--- GOAL OF THE EXERCISE ---
Transcribe all the entries that follow, leaving nothing out.
══ SOURCE DATA
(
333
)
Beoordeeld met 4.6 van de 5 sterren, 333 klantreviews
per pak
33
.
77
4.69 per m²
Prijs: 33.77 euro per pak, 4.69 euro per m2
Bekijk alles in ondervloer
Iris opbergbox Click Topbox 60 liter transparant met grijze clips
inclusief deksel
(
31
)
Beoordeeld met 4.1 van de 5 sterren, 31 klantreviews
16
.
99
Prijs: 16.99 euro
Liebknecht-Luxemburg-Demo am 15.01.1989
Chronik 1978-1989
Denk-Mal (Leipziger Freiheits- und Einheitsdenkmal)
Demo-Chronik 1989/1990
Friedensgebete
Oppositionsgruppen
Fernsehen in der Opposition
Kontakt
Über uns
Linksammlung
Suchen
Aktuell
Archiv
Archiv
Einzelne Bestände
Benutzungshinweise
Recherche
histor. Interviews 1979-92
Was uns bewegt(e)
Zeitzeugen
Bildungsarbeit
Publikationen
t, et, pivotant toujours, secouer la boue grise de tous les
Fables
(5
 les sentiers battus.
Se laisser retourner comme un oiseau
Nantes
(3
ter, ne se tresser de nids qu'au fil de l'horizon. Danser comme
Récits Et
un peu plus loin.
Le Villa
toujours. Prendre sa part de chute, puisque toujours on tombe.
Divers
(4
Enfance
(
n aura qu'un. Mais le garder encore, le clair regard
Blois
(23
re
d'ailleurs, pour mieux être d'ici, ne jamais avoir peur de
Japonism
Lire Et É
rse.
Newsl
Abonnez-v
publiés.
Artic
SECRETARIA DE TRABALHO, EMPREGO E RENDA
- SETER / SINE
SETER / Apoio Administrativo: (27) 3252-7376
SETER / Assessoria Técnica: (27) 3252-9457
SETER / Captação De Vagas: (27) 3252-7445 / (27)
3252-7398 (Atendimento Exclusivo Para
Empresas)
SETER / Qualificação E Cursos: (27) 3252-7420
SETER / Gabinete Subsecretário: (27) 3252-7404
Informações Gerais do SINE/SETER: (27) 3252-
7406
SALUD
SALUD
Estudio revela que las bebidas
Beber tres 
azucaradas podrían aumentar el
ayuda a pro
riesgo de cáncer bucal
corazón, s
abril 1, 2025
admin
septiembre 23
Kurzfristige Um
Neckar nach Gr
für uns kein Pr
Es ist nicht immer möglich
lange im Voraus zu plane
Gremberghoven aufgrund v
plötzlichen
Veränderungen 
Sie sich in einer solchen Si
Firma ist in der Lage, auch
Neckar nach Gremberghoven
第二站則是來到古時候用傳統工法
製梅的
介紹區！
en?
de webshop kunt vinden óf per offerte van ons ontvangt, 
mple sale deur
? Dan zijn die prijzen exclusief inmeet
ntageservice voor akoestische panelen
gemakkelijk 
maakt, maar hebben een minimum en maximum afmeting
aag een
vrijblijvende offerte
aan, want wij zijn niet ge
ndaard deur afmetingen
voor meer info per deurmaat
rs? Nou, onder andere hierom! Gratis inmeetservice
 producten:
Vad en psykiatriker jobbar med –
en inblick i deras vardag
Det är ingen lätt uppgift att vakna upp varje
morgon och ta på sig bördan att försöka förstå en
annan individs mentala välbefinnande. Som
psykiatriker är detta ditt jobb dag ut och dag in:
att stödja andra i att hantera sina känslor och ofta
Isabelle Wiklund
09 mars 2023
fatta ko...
════
--- EXERCISE ANSWER ---
(
333
)
Beoordeeld met 4.6 van de 5 sterren, 333 klantreviews
per pak
33
.
77
4.69 per m²
Prijs: 33.77 euro per pak, 4.69 euro per m2
Bekijk alles in ondervloer
Iris opbergbox Click Topbox 60 liter transparant met grijze clips
inclusief deksel
(
31
)
Beoordeeld met 4.1 van de 5 sterren, 31 klantreviews
16
.
99
Prijs: 16.99 euro
Liebknecht-Luxemburg-Demo am 15.01.1989
Chronik 1978-1989
Denk-Mal (Leipziger Freiheits- und Einheitsdenkmal)
Demo-Chronik 1989/1990
Friedensgebete
Oppositionsgruppen
Fernsehen in der Opposition
Kontakt
Über uns
Linksammlung
Suchen
Aktuell
Archiv
Archiv
Einzelne Bestände
Benutzungshinweise
Recherche
histor. Interviews 1979-92
Was uns bewegt(e)
Zeitzeugen
Bildungsarbeit
Publikationen
t, et, pivotant toujours, secouer la boue grise de tous les
Fables
(5
 les sentiers battus.
Se laisser retourner comme un oiseau
Nantes
(3
ter, ne se tresser de nids qu'au fil de l'horizon. Danser comme
Récits Et
un peu plus loin.
Le Villa
toujours. Prendre sa part de chute, puisque toujours on tombe.
Divers
(4
Enfance
(
n aura qu'un. Mais le garder encore, le clair regard
Blois
(23
re
d'ailleurs, pour mieux être d'ici, ne jamais avoir peur de
Japonism
Lire Et É
rse.
Newsl
Abonnez-v
publiés.
Artic
SECRETARIA DE TRABALHO, EMPREGO E RENDA
- SETER / SINE
SETER / Apoio Administrativo: (27) 3252-7376
SETER / Assessoria Técnica: (27) 3252-9457
SETER / Captação De Vagas: (27) 3252-7445 / (27)
3252-7398 (Atendimento Exclusivo Para
Empresas)
SETER / Qualificação E Cursos: (27) 3252-7420
SETER / Gabinete Subsecretário: (27) 3252-7404
Informações Gerais do SINE/SETER: (27) 3252-
7406
SALUD
SALUD
Estudio revela que las bebidas
Beber tres 
azucaradas podrían aumentar el
ayuda a pro
riesgo de cáncer bucal
corazón, s
abril 1, 2025
admin
septiembre 23
Kurzfristige Um
Neckar nach Gr
für uns kein Pr
Es ist nicht immer möglich
lange im Voraus zu plane
Gremberghoven aufgrund v
plötzlichen
Veränderungen 
Sie sich in einer solchen Si
Firma ist in der Lage, auch
Neckar nach Gremberghoven
第二站則是來到古時候用傳統工法
製梅的
介紹區！
en?
de webshop kunt vinden óf per offerte van ons ontvangt, 
mple sale deur
? Dan zijn die prijzen exclusief inmeet
ntageservice voor akoestische panelen
gemakkelijk 
maakt, maar hebben een minimum en maximum afmeting
aag een
vrijblijvende offerte
aan, want wij zijn niet ge
ndaard deur afmetingen
voor meer info per deurmaat
rs? Nou, onder andere hierom! Gratis inmeetservice
 producten:
Vad en psykiatriker jobbar med –
en inblick i deras vardag
Det är ingen lätt uppgift att vakna upp varje
morgon och ta på sig bördan att försöka förstå en
annan individs mentala välbefinnande. Som
psykiatriker är detta ditt jobb dag ut och dag in:
att stödja andra i att hantera sina känslor och ofta
Isabelle Wiklund
09 mars 2023
fatta ko...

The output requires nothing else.